# WHAT YOU NEED TO DO:
Could you return, exactly as written, every line from the one containing "FIGURE 6 Biological" through the last line of the entries below, leaving out the pictures?

# TASK INPUTS:
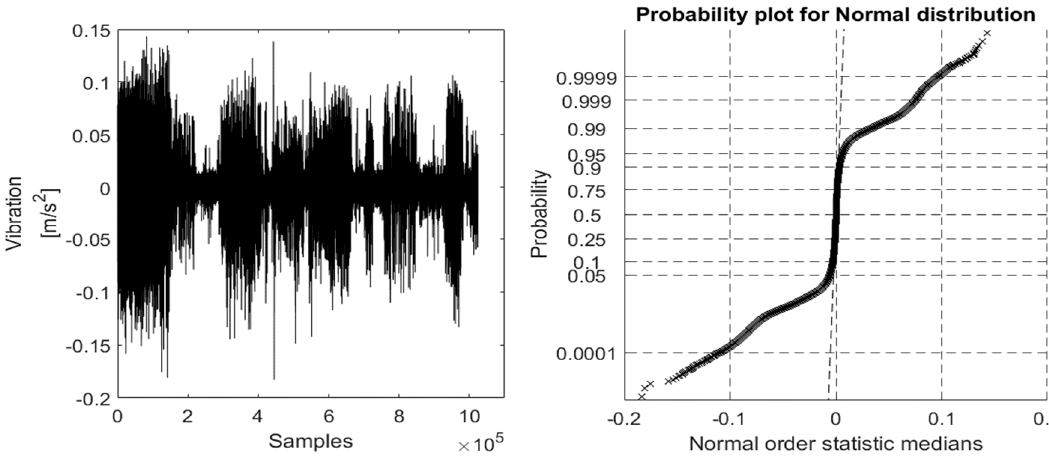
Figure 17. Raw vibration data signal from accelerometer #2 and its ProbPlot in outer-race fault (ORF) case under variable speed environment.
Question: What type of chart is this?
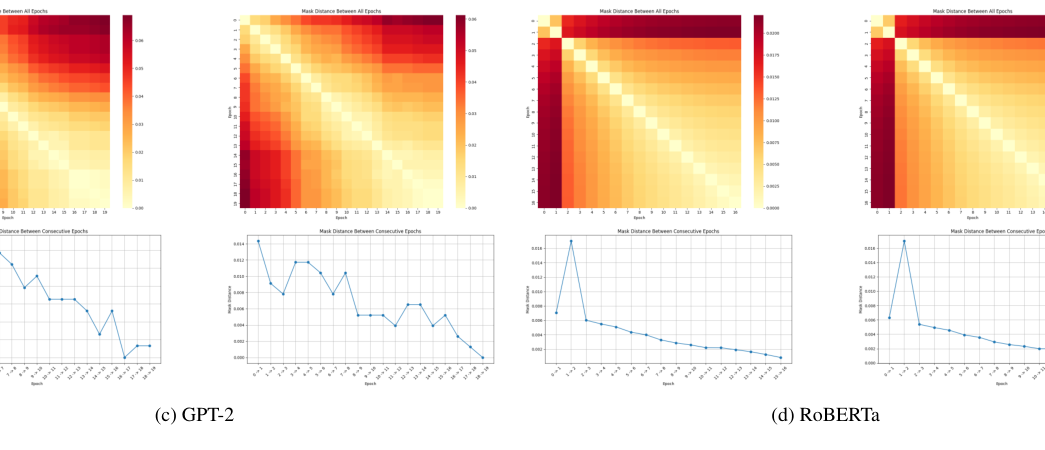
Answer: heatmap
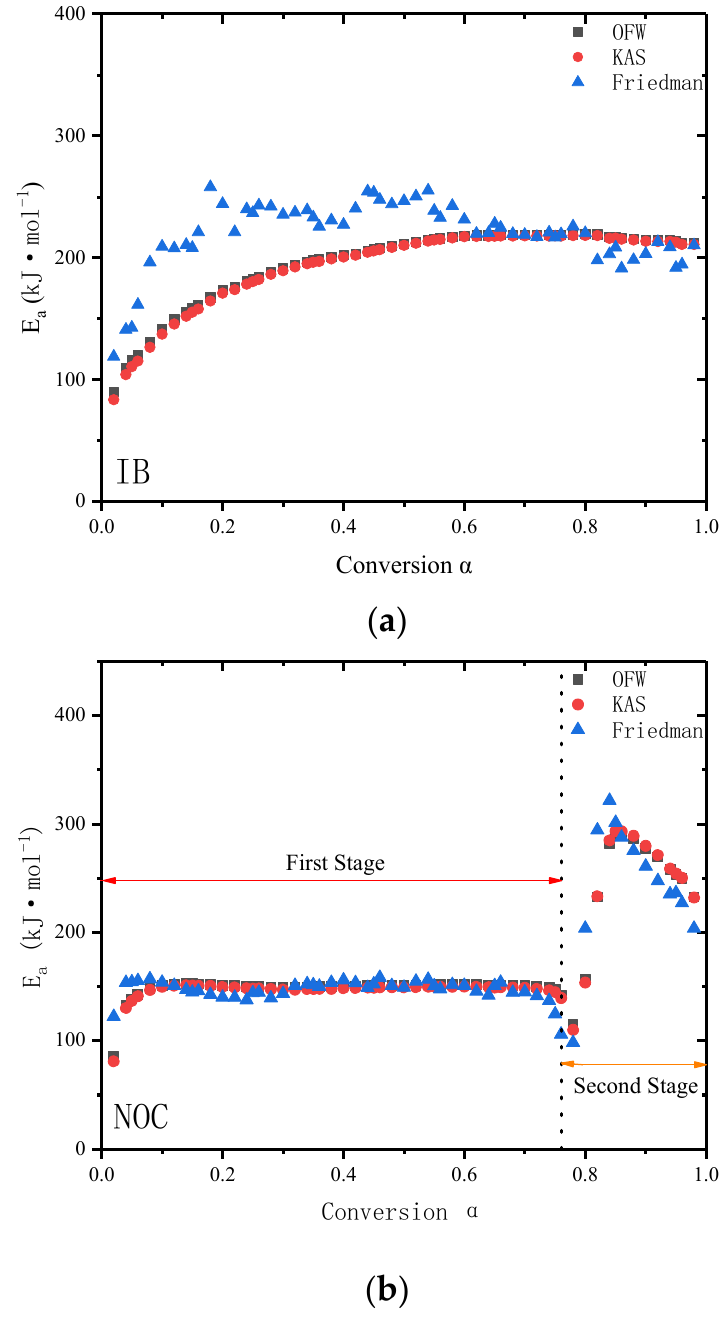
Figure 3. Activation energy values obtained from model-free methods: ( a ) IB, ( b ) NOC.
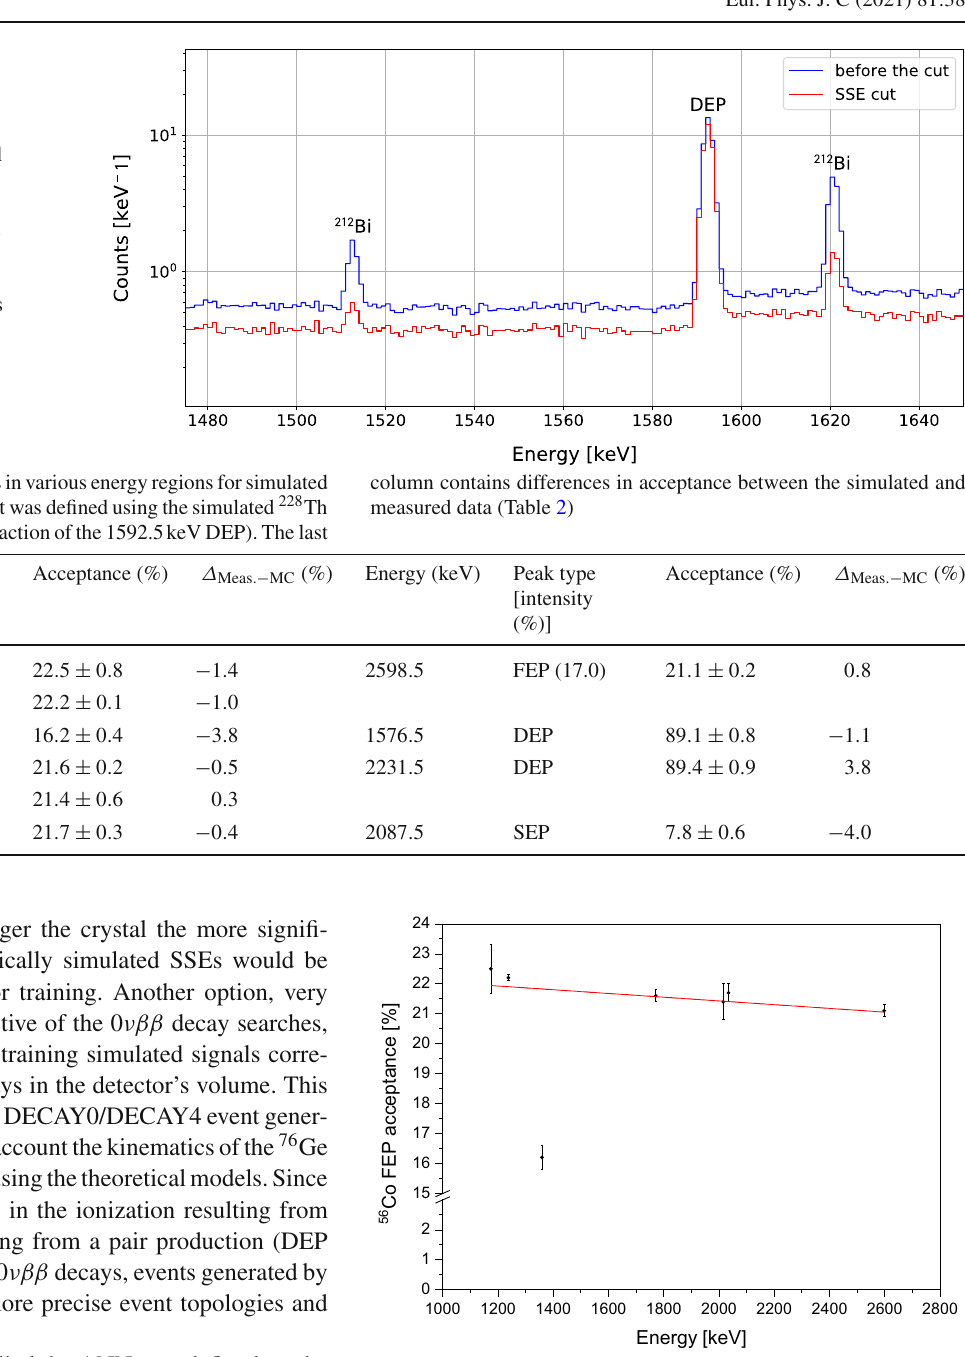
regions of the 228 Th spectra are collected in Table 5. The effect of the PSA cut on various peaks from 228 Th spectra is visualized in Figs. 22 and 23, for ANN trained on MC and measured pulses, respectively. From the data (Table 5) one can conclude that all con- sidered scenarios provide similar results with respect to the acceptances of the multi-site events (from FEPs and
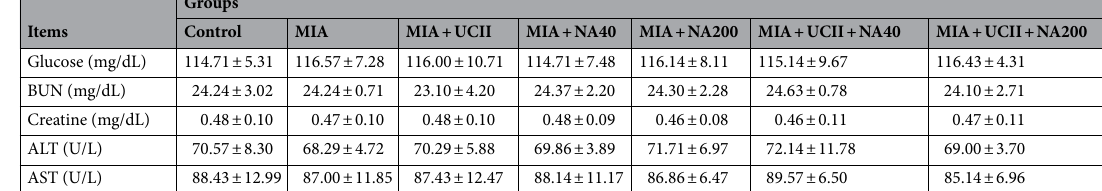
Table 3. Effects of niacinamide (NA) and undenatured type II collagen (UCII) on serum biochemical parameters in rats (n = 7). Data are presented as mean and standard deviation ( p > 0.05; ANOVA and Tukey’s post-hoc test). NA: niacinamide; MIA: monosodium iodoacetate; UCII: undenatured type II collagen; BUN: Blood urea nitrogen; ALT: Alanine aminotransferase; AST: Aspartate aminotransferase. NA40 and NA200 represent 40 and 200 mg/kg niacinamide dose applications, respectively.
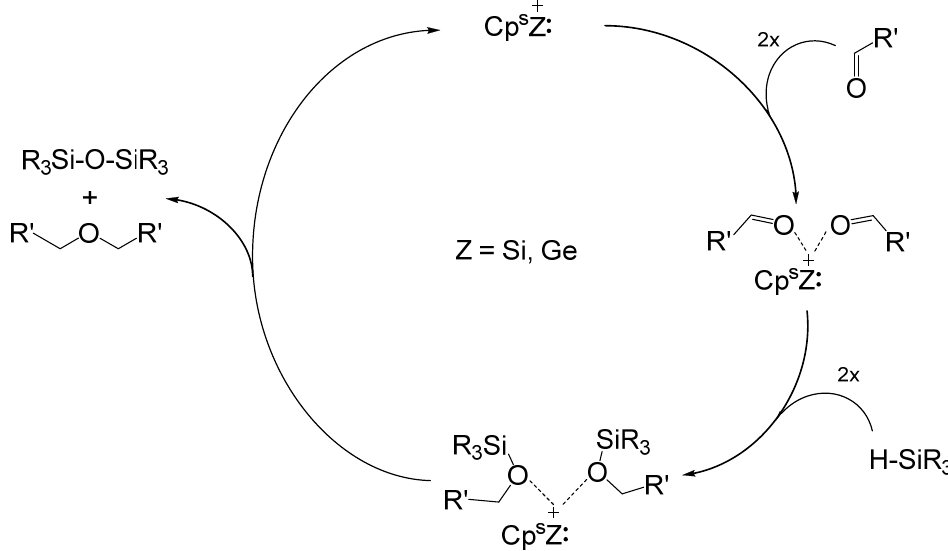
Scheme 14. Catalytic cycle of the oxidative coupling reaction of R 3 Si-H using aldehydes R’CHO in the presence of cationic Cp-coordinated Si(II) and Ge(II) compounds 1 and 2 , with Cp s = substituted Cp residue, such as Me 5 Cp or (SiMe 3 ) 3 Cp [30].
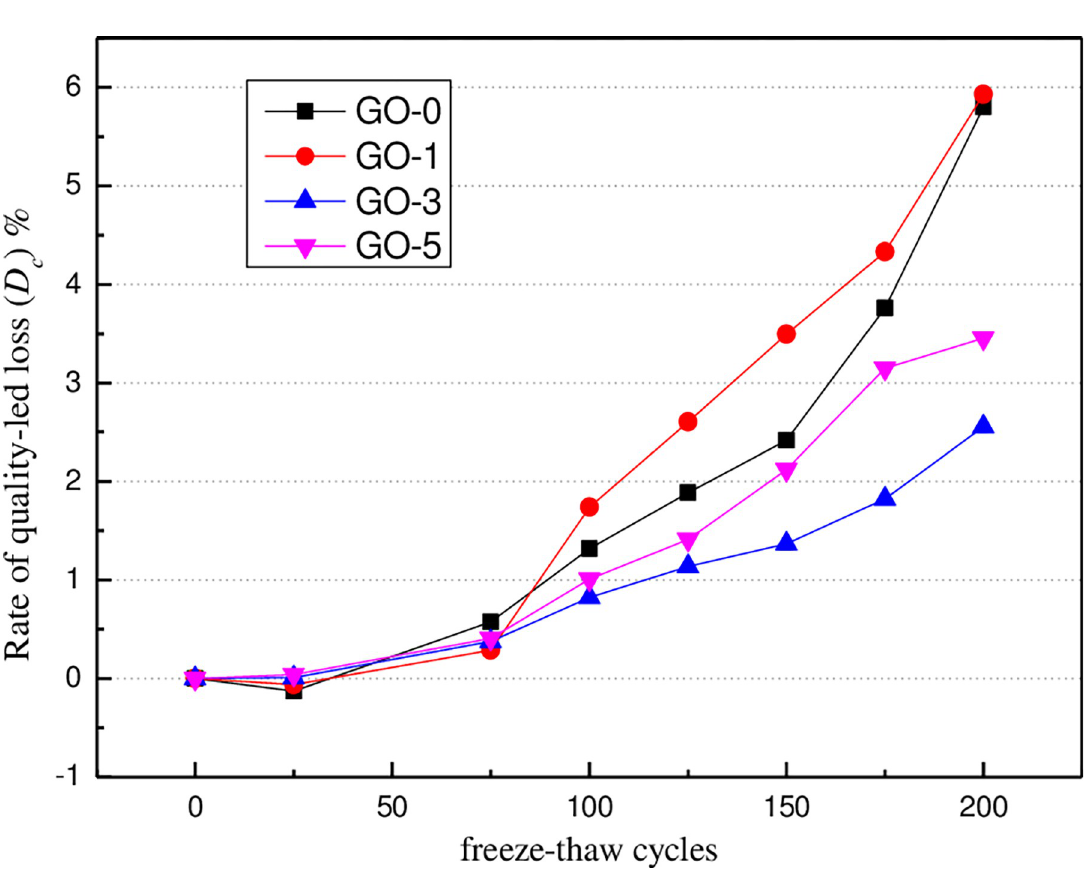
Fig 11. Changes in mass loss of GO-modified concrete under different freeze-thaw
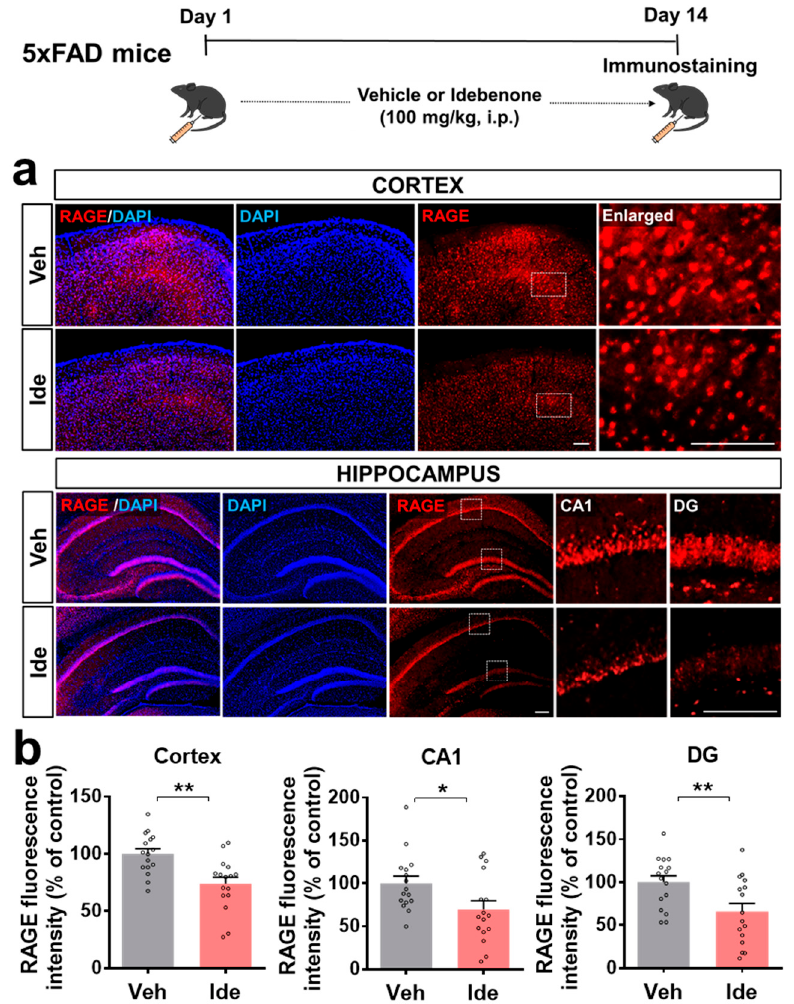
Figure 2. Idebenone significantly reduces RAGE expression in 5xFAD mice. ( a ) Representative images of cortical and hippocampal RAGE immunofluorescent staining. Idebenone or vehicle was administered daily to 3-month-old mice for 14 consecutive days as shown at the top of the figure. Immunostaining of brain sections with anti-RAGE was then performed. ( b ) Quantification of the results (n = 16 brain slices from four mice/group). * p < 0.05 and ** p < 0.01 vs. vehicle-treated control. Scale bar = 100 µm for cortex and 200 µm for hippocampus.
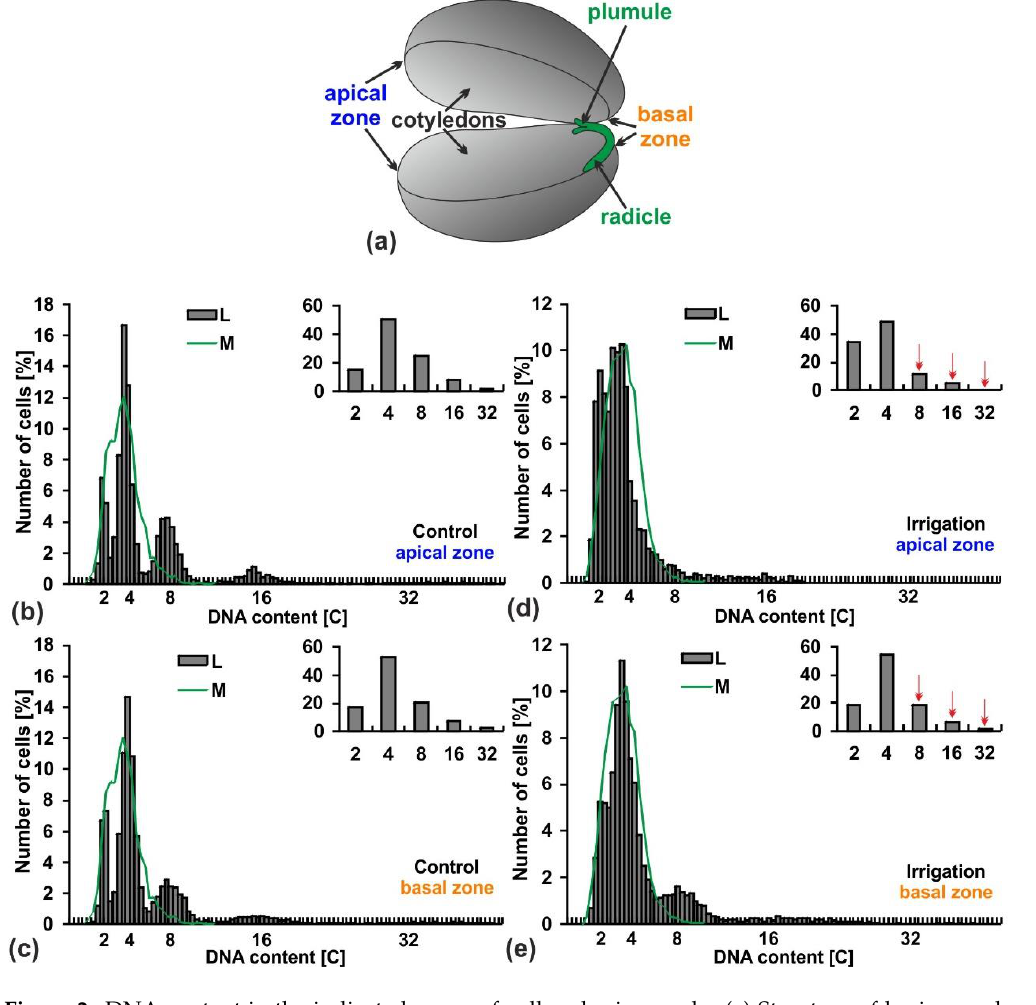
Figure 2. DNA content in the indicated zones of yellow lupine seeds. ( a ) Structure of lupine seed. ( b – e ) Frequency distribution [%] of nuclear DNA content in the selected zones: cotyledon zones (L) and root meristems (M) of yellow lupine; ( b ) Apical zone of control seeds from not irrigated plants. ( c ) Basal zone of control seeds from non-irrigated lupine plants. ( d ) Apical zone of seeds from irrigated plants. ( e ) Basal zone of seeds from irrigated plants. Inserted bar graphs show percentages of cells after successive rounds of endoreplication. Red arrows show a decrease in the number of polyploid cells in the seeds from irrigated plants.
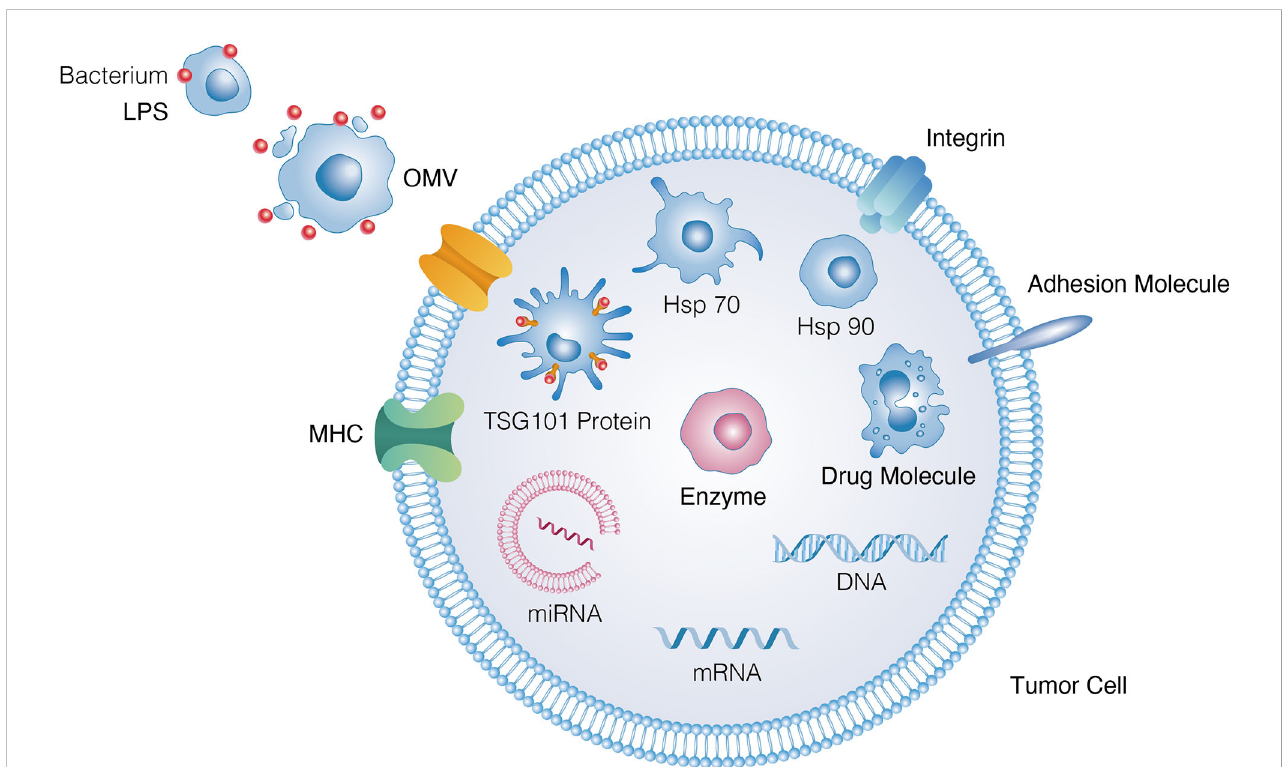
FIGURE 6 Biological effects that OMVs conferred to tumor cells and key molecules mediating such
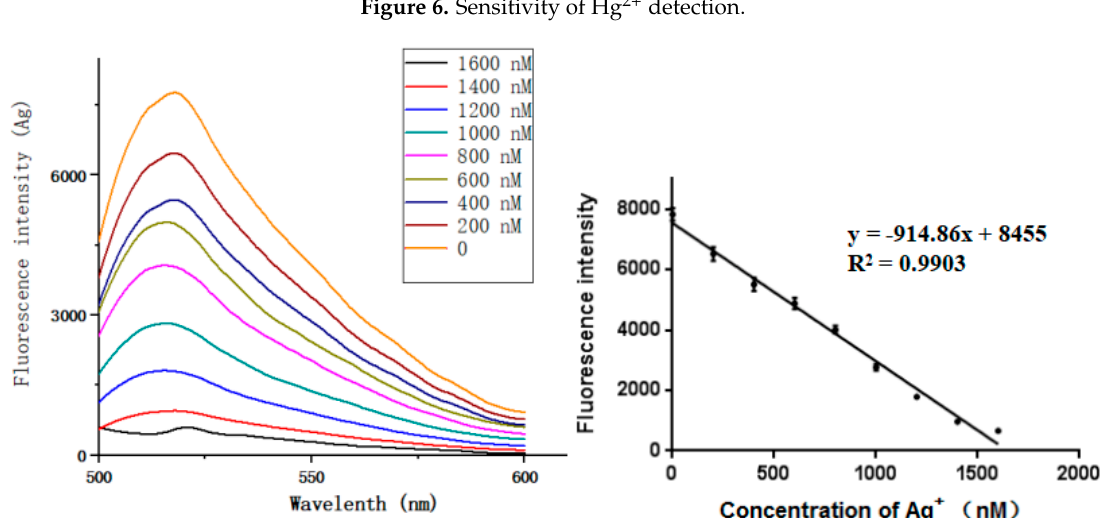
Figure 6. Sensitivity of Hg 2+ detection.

# RESPONSE TO THIS EXERCISE:
FIGURE 6 Biological effects that OMVs conferred to tumor cells and key molecules mediating such
Figure 6. Sensitivity of Hg 2+ detection.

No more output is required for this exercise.